#### Material to process ####

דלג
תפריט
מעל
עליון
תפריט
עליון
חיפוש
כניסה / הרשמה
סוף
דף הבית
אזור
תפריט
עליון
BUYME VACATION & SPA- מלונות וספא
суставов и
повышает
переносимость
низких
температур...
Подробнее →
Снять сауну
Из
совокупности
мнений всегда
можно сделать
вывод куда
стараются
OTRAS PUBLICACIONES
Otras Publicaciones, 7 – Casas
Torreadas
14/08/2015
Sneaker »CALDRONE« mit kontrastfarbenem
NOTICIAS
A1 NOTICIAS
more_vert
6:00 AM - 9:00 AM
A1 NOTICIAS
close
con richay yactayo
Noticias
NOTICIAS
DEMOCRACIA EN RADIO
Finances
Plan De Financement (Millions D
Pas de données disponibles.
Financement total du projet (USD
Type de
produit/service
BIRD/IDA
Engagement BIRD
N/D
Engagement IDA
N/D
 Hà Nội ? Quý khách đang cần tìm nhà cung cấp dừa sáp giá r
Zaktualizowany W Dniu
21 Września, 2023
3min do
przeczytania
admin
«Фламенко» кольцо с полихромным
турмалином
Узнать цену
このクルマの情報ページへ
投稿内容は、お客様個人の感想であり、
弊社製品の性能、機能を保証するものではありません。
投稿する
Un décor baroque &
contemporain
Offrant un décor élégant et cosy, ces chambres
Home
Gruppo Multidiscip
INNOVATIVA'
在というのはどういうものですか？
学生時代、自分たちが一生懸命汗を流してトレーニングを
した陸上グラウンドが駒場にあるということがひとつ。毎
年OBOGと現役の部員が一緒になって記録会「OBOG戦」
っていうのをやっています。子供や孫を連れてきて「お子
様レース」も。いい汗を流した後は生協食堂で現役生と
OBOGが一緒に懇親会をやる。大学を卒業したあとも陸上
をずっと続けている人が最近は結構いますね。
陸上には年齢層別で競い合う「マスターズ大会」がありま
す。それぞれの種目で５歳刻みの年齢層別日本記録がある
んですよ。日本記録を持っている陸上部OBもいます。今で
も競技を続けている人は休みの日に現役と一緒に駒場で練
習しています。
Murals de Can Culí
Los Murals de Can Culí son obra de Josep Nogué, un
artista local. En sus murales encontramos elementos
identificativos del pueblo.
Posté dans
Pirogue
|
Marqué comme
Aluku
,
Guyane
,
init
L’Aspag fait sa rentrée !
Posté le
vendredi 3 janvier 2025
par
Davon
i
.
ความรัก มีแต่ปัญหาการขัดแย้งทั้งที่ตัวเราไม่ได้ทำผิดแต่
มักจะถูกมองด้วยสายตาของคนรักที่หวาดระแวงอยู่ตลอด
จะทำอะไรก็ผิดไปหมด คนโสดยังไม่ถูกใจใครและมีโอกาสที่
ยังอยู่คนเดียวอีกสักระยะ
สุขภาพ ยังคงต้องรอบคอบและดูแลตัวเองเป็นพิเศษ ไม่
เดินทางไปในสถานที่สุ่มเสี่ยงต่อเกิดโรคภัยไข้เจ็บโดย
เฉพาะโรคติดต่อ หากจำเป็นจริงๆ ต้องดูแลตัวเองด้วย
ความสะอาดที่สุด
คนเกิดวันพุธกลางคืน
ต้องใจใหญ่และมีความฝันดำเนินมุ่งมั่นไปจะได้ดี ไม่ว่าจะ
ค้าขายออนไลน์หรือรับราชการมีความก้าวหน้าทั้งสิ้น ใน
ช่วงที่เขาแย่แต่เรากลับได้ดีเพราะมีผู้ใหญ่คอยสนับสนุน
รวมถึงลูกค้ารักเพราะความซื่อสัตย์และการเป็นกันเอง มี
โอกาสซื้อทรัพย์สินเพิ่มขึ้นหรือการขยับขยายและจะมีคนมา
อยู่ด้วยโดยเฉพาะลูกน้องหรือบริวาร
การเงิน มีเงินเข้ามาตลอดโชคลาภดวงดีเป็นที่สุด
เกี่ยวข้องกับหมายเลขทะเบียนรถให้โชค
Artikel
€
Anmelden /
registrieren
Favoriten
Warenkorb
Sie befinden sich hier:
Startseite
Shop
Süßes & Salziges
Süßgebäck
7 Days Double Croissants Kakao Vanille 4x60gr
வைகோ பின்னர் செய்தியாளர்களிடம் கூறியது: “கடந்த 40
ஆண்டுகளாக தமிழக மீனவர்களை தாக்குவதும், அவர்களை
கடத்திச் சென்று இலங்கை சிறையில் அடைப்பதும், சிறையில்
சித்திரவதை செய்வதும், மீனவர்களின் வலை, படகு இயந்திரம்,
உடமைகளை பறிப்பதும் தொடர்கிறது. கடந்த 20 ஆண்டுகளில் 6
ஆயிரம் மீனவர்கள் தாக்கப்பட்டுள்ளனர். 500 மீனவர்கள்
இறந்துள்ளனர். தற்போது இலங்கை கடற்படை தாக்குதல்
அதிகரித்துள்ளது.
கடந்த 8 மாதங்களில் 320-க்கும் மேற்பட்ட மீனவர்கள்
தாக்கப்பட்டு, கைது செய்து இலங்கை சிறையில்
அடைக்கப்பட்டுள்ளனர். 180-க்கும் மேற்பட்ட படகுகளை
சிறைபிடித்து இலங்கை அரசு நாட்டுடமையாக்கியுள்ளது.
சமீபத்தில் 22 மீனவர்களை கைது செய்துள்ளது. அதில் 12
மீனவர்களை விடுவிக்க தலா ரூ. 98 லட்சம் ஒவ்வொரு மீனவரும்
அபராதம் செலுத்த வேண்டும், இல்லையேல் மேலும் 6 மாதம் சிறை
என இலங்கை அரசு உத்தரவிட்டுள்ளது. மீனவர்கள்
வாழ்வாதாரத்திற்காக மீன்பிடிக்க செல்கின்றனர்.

####

Assignment:
Collect every line in the records above that contains the string "Financement", matching case exactly.

Expected output:
Plan De Financement (Millions D
Financement total du projet (USD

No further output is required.